=== Available records ===

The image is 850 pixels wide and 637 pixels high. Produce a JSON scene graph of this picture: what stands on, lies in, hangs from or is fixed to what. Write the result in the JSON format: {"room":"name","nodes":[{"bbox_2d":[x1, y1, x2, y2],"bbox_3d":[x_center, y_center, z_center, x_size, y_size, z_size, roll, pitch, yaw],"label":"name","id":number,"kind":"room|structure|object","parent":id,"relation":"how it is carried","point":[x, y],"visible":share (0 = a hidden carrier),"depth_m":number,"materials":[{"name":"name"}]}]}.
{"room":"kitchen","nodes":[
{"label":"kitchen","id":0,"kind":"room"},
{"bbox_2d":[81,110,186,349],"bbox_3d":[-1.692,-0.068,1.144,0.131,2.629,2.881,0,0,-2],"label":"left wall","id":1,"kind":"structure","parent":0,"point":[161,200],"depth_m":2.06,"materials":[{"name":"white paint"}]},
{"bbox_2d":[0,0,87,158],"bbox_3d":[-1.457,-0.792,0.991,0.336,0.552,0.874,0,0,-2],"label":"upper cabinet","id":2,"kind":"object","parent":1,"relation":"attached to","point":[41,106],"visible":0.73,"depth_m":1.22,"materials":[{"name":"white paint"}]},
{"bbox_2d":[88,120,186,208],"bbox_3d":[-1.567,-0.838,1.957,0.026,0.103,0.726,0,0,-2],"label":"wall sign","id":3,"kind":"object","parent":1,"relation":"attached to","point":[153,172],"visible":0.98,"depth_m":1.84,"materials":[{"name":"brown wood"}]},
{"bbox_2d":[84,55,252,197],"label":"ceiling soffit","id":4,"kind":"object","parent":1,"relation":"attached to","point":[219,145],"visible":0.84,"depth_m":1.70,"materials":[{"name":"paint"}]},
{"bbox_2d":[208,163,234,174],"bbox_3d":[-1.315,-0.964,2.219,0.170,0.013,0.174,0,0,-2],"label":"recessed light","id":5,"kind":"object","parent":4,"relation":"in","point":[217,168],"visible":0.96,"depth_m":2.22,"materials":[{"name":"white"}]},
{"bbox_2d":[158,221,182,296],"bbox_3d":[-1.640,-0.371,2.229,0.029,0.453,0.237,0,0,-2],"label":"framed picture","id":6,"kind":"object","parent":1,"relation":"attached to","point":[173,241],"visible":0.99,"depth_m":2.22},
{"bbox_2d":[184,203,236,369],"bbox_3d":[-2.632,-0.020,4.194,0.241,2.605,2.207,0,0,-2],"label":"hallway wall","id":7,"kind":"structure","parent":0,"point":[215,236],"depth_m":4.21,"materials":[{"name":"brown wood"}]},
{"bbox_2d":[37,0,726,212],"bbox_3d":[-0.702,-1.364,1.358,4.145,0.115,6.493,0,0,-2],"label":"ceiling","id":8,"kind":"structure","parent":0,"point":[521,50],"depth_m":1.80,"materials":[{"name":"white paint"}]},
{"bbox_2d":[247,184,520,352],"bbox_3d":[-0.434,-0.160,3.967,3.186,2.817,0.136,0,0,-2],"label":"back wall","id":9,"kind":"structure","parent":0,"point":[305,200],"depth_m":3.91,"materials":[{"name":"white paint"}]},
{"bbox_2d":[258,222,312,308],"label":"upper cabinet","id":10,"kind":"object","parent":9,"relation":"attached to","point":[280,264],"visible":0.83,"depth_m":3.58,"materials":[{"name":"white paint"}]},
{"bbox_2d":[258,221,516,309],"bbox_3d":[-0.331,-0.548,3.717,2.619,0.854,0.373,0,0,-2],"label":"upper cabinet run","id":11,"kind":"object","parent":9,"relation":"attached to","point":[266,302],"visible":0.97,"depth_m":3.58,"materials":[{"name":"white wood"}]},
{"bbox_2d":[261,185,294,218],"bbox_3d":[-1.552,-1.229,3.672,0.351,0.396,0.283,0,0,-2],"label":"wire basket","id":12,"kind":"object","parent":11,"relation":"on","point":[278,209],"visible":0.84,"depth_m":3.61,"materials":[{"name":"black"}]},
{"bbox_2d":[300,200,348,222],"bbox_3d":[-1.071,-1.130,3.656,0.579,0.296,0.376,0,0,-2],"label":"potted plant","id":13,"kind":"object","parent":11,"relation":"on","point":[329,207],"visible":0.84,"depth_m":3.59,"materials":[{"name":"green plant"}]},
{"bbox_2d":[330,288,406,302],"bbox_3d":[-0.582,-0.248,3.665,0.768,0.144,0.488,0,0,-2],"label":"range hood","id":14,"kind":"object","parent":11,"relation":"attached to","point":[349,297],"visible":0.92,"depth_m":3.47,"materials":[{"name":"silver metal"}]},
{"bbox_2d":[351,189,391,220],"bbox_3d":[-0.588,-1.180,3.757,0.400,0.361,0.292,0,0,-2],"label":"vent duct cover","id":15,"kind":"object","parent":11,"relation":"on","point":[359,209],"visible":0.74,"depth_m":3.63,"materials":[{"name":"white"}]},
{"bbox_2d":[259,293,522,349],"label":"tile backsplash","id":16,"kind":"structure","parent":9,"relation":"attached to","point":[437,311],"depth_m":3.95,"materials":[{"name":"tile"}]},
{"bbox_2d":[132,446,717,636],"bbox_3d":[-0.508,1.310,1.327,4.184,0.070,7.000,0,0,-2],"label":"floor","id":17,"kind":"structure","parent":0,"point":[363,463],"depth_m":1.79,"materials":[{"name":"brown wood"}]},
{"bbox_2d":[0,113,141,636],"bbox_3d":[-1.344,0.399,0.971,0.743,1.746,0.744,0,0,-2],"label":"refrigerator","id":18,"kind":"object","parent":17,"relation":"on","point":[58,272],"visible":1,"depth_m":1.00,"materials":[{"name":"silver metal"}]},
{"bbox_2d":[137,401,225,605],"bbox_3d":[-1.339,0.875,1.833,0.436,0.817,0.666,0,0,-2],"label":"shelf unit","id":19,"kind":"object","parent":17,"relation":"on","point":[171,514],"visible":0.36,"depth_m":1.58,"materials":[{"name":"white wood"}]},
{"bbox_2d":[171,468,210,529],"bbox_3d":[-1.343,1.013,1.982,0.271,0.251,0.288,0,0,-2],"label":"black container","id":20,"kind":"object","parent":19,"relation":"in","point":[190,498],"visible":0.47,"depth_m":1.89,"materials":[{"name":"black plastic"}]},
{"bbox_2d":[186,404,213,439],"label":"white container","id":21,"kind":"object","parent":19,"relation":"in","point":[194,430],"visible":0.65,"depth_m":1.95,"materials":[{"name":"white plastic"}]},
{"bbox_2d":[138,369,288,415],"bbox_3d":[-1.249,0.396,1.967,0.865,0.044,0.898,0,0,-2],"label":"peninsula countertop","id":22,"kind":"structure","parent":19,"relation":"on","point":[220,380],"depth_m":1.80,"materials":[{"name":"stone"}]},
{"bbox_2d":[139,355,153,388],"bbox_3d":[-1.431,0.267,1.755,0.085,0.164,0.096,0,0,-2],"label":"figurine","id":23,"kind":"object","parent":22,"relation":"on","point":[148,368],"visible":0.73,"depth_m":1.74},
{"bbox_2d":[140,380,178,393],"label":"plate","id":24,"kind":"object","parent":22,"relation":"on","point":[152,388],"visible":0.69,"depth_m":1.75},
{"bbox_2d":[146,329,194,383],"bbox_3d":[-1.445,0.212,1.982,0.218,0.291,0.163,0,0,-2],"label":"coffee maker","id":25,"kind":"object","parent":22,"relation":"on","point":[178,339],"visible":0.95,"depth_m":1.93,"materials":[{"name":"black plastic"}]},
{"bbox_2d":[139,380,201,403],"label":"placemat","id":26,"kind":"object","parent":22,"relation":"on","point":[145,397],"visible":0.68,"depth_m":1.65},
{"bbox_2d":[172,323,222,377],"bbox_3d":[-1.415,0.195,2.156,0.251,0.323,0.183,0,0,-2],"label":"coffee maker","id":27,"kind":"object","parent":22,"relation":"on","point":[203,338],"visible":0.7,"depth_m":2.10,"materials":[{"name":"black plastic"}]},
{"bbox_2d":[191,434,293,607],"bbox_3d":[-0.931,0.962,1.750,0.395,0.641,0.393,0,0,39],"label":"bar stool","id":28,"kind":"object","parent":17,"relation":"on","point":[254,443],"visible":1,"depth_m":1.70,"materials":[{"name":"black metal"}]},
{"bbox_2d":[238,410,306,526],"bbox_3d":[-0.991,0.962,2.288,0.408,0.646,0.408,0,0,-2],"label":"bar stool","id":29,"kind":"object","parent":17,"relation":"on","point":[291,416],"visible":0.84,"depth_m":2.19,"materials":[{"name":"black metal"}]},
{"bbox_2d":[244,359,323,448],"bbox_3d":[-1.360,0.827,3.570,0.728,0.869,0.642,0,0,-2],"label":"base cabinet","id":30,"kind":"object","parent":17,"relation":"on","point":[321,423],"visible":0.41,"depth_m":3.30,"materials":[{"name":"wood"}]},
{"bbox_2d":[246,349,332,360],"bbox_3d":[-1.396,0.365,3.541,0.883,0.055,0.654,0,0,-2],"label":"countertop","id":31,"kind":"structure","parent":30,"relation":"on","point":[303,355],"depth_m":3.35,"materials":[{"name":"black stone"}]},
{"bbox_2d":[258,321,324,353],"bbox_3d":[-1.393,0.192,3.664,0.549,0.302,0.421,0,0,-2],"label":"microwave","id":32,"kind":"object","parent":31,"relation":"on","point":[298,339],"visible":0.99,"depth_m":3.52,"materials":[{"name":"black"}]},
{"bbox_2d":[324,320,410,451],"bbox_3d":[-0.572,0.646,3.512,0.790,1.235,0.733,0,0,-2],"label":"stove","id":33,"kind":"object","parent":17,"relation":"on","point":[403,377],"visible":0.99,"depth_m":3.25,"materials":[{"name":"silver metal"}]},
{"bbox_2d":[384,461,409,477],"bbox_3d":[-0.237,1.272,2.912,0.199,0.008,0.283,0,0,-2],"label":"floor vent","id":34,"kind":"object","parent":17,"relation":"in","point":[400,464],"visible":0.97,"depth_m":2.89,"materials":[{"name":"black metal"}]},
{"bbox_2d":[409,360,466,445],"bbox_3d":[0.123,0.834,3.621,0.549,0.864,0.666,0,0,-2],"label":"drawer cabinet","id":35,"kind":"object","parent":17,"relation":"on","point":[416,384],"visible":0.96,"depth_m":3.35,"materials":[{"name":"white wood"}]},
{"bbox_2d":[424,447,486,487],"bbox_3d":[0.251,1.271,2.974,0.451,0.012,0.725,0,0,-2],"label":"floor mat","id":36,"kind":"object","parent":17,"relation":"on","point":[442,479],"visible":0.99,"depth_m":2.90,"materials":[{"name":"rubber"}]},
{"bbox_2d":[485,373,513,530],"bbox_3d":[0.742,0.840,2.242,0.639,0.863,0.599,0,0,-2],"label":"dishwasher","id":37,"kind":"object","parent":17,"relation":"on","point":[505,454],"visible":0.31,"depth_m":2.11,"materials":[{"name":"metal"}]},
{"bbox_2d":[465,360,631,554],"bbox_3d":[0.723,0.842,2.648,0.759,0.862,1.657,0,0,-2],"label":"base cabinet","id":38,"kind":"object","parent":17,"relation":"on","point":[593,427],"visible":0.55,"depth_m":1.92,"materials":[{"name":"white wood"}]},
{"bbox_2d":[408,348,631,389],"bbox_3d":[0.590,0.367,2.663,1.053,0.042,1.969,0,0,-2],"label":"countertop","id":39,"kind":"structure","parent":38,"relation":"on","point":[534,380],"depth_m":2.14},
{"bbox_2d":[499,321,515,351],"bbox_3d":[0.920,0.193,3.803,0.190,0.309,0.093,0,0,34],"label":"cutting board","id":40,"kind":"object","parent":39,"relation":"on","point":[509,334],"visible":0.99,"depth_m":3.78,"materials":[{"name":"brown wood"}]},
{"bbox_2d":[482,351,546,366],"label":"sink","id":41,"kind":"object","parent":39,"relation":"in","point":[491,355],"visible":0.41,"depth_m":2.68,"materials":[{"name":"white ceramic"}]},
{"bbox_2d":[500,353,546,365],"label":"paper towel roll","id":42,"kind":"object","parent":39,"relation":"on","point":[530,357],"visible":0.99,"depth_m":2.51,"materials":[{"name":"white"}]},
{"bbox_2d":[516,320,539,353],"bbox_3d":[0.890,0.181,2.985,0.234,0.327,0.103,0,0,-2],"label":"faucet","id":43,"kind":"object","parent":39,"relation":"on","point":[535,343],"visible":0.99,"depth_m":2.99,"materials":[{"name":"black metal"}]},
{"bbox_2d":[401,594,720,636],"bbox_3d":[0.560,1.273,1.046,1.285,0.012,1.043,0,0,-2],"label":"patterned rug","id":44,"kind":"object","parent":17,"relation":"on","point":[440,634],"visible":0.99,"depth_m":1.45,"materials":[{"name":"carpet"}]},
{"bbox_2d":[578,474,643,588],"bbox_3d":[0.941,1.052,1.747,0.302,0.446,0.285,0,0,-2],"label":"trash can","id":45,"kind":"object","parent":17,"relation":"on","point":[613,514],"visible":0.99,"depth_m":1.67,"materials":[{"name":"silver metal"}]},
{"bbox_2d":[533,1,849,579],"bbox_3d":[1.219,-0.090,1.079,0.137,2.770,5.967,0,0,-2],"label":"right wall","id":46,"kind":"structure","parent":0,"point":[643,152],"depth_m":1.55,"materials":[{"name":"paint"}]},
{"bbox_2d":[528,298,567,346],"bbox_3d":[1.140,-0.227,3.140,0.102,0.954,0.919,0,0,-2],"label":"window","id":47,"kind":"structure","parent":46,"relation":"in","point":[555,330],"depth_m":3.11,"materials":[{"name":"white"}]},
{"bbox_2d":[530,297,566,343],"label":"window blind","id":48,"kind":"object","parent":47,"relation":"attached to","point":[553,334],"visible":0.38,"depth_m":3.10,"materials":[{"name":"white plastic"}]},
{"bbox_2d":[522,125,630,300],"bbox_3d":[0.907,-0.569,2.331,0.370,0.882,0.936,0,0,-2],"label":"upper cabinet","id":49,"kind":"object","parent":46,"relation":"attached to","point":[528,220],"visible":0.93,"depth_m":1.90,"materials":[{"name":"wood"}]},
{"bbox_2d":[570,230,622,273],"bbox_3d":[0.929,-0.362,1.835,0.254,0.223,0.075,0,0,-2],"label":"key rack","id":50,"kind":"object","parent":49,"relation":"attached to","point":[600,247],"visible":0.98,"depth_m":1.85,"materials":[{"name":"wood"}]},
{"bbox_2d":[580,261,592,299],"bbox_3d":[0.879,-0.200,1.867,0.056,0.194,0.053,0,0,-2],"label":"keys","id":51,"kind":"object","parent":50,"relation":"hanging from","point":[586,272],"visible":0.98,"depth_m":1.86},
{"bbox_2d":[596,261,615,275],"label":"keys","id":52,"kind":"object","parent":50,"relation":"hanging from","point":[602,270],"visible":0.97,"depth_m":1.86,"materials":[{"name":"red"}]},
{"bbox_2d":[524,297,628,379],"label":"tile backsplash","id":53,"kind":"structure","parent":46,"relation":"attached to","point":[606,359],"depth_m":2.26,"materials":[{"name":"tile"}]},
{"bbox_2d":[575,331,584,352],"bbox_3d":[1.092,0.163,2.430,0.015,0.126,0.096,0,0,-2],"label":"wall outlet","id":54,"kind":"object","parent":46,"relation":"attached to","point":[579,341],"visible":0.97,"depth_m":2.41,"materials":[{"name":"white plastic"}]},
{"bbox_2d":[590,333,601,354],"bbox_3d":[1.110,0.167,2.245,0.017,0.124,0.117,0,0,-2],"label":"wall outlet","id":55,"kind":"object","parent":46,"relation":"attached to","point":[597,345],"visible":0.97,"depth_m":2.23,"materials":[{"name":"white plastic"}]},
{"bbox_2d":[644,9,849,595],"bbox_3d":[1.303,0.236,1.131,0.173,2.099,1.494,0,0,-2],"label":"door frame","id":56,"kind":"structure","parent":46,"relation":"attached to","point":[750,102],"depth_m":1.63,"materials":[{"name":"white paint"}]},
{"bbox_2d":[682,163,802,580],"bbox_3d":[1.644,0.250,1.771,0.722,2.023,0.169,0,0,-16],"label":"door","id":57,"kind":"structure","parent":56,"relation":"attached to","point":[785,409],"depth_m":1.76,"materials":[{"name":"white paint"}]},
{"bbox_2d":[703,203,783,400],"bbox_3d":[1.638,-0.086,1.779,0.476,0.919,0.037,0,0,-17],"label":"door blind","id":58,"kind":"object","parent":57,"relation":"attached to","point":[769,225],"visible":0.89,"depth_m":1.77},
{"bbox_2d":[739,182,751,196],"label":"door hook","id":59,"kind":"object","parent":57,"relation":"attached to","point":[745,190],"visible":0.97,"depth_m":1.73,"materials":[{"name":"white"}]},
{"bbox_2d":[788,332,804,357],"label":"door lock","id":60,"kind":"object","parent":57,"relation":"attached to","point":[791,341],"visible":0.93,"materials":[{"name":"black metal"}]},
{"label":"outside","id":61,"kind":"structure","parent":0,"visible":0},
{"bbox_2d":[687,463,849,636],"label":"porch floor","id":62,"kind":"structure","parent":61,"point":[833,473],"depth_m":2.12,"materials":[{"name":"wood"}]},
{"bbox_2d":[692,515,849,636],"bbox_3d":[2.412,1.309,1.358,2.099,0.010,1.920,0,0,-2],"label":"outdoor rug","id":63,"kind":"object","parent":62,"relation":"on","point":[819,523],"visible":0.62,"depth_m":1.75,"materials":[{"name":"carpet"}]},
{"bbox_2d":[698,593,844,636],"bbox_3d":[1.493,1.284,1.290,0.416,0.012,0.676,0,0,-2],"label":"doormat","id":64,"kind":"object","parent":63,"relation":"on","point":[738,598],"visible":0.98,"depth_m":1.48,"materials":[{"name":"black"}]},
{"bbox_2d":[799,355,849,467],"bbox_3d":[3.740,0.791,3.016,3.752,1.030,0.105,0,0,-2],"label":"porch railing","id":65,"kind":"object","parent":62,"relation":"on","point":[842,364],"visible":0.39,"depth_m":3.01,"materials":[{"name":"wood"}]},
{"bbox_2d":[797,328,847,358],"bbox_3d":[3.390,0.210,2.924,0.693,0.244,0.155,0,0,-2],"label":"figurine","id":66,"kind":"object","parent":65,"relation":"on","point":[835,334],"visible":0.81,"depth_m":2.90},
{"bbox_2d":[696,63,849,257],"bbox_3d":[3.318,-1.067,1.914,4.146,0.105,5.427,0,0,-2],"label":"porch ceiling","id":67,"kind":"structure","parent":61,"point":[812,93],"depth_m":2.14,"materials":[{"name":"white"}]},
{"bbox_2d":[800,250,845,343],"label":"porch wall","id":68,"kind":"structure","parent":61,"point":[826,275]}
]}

===

— Work to complete —
Check the records above and copy each line that has the string "kitchen".

— Output —
{"room":"kitchen","nodes":[
{"label":"kitchen","id":0,"kind":"room"},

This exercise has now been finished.